Effects of Factor XIII Deficiency on Thromboelastography. Thromboelastography with Calcium and Streptokinase Addition is more Sensitive than Solubility Tests

M Martinuzzo; L Barrera; D Altuna; F Tisi Baña; J Bieti; Q Amigo; M D'Adamo; M S López; J Oyhamburu; J C Otaso

doi:10.4084/MJHID.2016.037

Effects of Factor XIII Deficiency on Thromboelastography. Thromboelastography with Calcium and Streptokinase Addition is more Sensitive than Solubility Tests

Mediterr J Hematol Infect Dis. 2016 Aug 16;8(1):e2016037. doi: 10.4084/MJHID.2016.037. eCollection 2016.

Authors

M Martinuzzo¹, L Barrera¹, D Altuna², F Tisi Baña², J Bieti³, Q Amigo⁴, M D'Adamo⁴, M S López⁴, J Oyhamburu¹, J C Otaso¹

Affiliations

¹ Grupo Bioquímico. Laboratorio Central del Hospital Italiano de Buenos Aires; Instituto Universitario del Hospital Italiano.
² Servicio de Hematología y Oncología Pediátrica. Transplante de Médula Ósea del Hospital Italiano de Buenos Aires.
³ Servicio de Pediatría y Hematología del Hospital Iturraspe de Santa Fe.
⁴ Grupo Bioquímico. Laboratorio Central del Hospital Italiano de Buenos Aires.

Abstract

Background: Homozygous or double heterozygous factor XIII (FXIII) deficiency is characterized by soft tissue hematomas, intracranial and delayed spontaneous bleeding. Alterations of thromboelastography (TEG) parameters in these patients have been reported. The aim of the study was to show results of TEG, TEG Lysis (Lys 60) induced by subthreshold concentrations of streptokinase (SK), and to compare them to the clot solubility studies results in samples of a 1-year-old girl with homozygous or double heterozygous FXIII deficiency.

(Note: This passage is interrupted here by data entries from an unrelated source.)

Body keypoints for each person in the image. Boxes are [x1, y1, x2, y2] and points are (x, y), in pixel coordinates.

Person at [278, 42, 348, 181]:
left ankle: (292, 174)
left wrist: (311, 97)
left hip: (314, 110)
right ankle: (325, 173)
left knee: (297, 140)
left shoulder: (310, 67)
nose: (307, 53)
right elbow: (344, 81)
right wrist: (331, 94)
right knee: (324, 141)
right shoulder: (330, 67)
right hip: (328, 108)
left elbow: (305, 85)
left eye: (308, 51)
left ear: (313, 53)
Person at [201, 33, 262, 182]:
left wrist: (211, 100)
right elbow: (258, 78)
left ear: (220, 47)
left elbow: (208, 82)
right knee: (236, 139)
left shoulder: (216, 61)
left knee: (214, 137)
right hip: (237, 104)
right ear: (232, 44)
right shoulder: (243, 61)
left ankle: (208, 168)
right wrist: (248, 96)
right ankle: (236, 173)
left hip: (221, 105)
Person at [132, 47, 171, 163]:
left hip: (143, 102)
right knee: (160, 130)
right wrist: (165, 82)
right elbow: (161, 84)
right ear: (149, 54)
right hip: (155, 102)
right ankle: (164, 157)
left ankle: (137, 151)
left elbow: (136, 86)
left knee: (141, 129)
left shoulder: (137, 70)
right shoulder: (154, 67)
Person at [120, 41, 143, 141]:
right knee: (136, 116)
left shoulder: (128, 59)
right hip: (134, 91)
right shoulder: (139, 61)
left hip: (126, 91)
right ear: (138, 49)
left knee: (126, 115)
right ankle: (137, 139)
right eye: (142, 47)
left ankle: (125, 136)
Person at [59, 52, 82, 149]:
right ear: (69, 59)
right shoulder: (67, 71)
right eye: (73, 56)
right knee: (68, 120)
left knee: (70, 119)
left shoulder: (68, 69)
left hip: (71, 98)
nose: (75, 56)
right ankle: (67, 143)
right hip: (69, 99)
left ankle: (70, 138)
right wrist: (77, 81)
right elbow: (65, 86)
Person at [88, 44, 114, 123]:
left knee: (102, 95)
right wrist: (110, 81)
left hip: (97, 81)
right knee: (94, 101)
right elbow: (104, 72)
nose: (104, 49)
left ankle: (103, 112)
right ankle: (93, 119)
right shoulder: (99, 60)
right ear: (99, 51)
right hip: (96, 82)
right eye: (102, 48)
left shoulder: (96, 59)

Case: A year one girl with a history of bleeding from the umbilical cord. During her first year of life, several hematomas appeared in soft upper limb tissue after punctures for vaccination and a gluteal hematoma. One additional sample of a heterozygous patient and three samples of acquired FXIII deficiency were also evaluated.

Materials and methods: Clotting tests, von Willebrand factor (vWF) antigen and activity, plasma FXIII-A subunit (pFXIII-A) were measured by an immunoturbidimetric assay in a photo-optical coagulometer. Solubility tests were performed with Ca(2+)-5 M urea and thrombin-2% acetic acid. Basal and post-FXIII concentrate infusion samples were studied. TEG was performed with CaCl2 or CaCl2 + SK (3.2 U/mL) in a Thromboelastograph.

Results: Prothrombin time (PT), activated partial thromboplastin time (APTT), thrombin time, fibrinogen, factor VIIIc, vWF, and platelet aggregation were normal. Antigenic pFXIII-A subunit was < 2%. TEG, evaluated at diagnosis and post FXIII concentrate infusion (pFXIII-A= 37%), presented a normal reaction time (R), 8 min, prolonged k (14 and 11min respectively), a low Maximum-Amplitude (MA) ( 39 and 52 mm respectively), and Clot Lysis (Lys60) slightly increased (23 and 30% respectively). In the sample at diagnosis, clot solubility was abnormal, 50 and 45 min with Ca-Urea and thrombin-acetic acid, respectively, but normal (>16 hours) 1-day post-FXIII infusion. Analysis of FXIII deficient and normal plasma mixtures (< 2-102% of pFXIII-A), showed that Ca-urea solubility was abnormal at pFXIII-A < 9%, thrombin-acetic acid at pFXIII-A<18%, but TEG MA and elasticity at 23% and Lys60 with SK at pFXIII-A< 40%.

Conclusions: TEG parameters MA and elasticity, and Lys 60 in TEG either with Ca(2+) or Ca(2+) and SK are more sensitive to low levels of pFXIII than solubility tests. The increased Lys60 induced by a subthreshold concentration of SK could probably reflect the clot characteristics "in vivo" in many patients with pFXIII levels between 5-40% and could be potentially considered as screening test.